I learnt how to hang clothes on a washing line by watching my Mum, she never taught me, in fact she taught me very little from spending time with me and actually teaching me, but I picked up enough from watching from a distance.

I shake out the clothes, run my hand down the legs of jeans and other trousers to make sure as many creases as possible are removed before hanging them upside down along the edge of the seams. Some items of clothing such as jumpers or other larger items might need to be hung over the line and pegged under the arm to help hide peg creases which might be difficult to iron out!

You also have the option of peg types. In other countries you have wooden carved pegs with slits in, but here in the UK we use the type with springs to allow for a stronger grip. Some wooden pegs twist and come apart from the spring which then makes it difficult to re-connect (as the spring is strong) and others like our old neighbours had cheap plastic pegs that used to snap and ping from the washing line. The clothes would still be strewn over the line but the pegs would be scattered in their garden or on our lawn; flying over the fence from the sheer force of the spring.

I used to buy wooden pegs as they looked sturdy but the problem I found with time, was that the wood would become mouldy when they got wet from the rain –  that, lets face it, is inevitable in the UK; you pop out to the shops for some milk (and yes, we do that here too!) and by the time you get back, the clouds have loomed and the first spot of rain is already falling on those fresh clothes ready to turn them into a stale smelling cardboard shape.

In fact lets just take a slight detour here – have you ever hung your clothes to dry on a radiator?
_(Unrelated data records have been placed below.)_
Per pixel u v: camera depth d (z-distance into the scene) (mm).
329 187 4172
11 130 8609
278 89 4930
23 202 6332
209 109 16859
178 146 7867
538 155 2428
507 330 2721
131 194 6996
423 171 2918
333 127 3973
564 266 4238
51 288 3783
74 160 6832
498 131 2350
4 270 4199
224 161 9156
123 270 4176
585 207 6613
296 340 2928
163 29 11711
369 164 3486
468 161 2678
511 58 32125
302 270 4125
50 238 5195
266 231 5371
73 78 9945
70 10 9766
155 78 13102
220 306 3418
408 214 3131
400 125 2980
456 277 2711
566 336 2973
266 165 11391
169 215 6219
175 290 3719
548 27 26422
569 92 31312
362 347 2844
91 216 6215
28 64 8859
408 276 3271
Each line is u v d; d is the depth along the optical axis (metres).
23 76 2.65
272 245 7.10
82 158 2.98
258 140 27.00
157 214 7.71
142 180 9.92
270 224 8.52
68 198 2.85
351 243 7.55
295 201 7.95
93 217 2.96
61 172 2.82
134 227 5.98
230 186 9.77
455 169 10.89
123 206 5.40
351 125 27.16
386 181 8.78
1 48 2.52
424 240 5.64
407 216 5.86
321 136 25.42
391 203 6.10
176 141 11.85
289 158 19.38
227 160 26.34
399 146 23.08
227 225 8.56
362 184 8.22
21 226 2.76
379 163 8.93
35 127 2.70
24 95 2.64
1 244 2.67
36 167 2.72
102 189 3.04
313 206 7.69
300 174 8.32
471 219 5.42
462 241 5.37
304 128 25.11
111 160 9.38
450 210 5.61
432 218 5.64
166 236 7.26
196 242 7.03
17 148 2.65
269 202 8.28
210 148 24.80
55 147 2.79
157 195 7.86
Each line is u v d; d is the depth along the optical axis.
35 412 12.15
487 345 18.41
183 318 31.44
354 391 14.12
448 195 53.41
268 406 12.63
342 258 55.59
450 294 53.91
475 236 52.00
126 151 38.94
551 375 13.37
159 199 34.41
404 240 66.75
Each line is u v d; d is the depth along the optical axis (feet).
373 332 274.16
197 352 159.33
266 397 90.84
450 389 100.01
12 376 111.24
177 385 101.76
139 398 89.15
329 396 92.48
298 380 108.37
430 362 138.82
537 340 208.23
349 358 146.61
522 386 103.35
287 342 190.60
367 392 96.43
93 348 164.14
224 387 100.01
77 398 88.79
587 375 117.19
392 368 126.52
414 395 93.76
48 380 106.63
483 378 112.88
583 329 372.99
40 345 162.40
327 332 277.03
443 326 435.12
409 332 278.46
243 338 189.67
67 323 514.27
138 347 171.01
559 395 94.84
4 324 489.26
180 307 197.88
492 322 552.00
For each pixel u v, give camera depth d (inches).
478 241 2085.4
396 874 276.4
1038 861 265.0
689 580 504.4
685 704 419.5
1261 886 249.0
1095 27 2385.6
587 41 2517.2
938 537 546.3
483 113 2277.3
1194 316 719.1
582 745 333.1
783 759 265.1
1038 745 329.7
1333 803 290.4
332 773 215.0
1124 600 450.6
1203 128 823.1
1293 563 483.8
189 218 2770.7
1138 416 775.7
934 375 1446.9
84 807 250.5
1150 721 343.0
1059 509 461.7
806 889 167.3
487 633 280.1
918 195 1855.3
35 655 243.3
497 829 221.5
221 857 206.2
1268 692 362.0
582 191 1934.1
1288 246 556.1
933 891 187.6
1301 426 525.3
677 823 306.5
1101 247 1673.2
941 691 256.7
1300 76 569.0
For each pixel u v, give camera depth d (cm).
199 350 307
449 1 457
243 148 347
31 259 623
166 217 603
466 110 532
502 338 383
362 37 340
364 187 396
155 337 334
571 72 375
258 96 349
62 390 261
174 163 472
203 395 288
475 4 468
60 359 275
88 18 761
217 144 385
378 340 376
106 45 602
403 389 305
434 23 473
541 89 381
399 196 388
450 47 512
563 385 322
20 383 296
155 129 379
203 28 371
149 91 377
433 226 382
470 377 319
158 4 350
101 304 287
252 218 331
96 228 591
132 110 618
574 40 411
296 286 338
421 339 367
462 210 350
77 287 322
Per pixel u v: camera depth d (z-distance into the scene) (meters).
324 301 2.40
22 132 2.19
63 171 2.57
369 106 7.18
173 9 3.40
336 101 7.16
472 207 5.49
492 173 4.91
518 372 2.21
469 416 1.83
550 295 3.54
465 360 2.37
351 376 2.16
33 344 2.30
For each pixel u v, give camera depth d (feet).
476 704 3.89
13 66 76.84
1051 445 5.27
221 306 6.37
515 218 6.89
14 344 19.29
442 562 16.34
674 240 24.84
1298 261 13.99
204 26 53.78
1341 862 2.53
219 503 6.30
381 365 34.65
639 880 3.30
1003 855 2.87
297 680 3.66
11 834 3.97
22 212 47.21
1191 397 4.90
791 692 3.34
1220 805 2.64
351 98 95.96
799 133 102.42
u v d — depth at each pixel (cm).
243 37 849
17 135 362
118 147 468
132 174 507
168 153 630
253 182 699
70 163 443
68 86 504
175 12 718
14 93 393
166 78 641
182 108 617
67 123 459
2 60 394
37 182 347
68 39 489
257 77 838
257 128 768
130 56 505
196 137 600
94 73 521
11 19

You put them on the clothes hanger but you have far too many to dry and place the rest on the radiator. But that’s not all, you then leave the clothes on there for a few days instead of removing them as soon as they are dry. You go searching for your favourite top for work after a long weekend and realise that its been sitting there, forming the radiator shape for days – drying out like thick card so that when you lift it up, it does drop to its natural shape but remains in that bent over shape. Don’t you just hate it when that happens?!?

Anyway, back to the main topic of my pegs: so after a while I realised maybe I should keep an eye out for the plastic ones. I didn’t want the cheap ones that split and somersaulted, catapulting and spearing my unsuspecting children, I could see them flailing on the floor with one of their eyes sitting on the end of a stick! No, I would find some better ones that gave the impression from their design, that they might be a little more robust.

I found those pegs and have had them now for almost 7 years – I might have lost one or two on the way, but in comparison they have held me in good stead for my laundry needs. The problem I now have, which I started to notice, or at least pay more attention to, was that I like to peg my clothes with matching colours. Let me explain: It I hang an item of clothing on the line (incidentally, it’s a rotary line as my husband doesn’t like the washing line across the garden!) I take out of my bag two pegs (or four is it’s a shirt) and they all have to be the same colour.  Now you’ve probably already realised from this, that the pegs I bought were a mix of colour; blues, reds, greens, blacks, whites, light reds, light browns, light blues, light greens…

When my daughter wanted to help me peg the clothes to the line, she handed me two separate colours. When I dropped one back into the bag and picked up another the same colour as the one I was still holding it led to a stifled giggle and the voiced opinion that I was being ‘pedantic’ and why would they have to be the same colour?.

While ‘pedantic’ might not have been the most appropriate word to use, my daughter is only 10, but what’s more important is that I tried to defend myself and had no reason for my compulsion to mix like colours nor an excuse to back myself up with.